== TEXT SECTION ==
Skip to content

Caching Strategies — Notes#

Hierarchy (latency)#

  • L1 CPU cache: 0.5–10 ns
  • RAM: 100 ns
  • App-local (Caffeine): ~µs
  • Remote cache (Redis same DC): 0.3–1 ms
  • SSD: 100 µs
  • HDD: 10 ms
  • Cross-DC: 50–200 ms

When NOT to cache#

  • Mutates frequently and read-immediately-after-write semantics required.
  • Per-user data with tiny re-read probability.
  • Already cheap (< 1 ms) reads.

Sizing#

  • Working-set estimation: 80/20 rule — cache hot 20% to hit 80%.
  • Hit ratio target: 90–99% for read-heavy.
===
== ENTRIES SUPPLIED ==
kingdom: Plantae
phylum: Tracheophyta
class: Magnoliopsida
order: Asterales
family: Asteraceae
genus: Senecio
===
▶ **LIST OF TASKS**
[1] In the caching strategies notes, what hit ratio target is given for read-heavy workloads?
[2] Check each statement against the caching strategies notes and say whether it agrees: (a) HDD latency is listed as 10 ms. (b) Reads that already take less than 1 ms are recommended for caching. (c) Caching the hot 20% of the working set is suggested as a way to hit 80%.
[3] Continue the caching strategies notes from the point where they stop.

▶ **FINAL RESULTS**
[1] 90–99%

[2]
(a) Yes: "HDD: 10 ms"
(b) No: "Already cheap (< 1 ms) reads." appears under "When NOT to cache"
(c) Yes: "cache hot 20% to hit 80%"

[3]
Concurrency pitfalls#

  • Stampede: 1000 RPS hit cache miss simultaneously → all query DB. Fix: single-flight (one fetches, others wait), EX NX lock with backoff, or pre-compute.
  • Inconsistency window: DB updated, cache not yet evicted. Mitigate with short TTL or CDC.

Choosing TTL#

  • Tolerance for staleness × refresh cost.
  • Add jitter (TTL ± 10%) to avoid mass expiry.

Refs#

  • Facebook memcached at scale (NSDI '13), Netflix EVCache, DynamoDB DAX, TinyLFU / W-TinyLFU paper (Caffeine).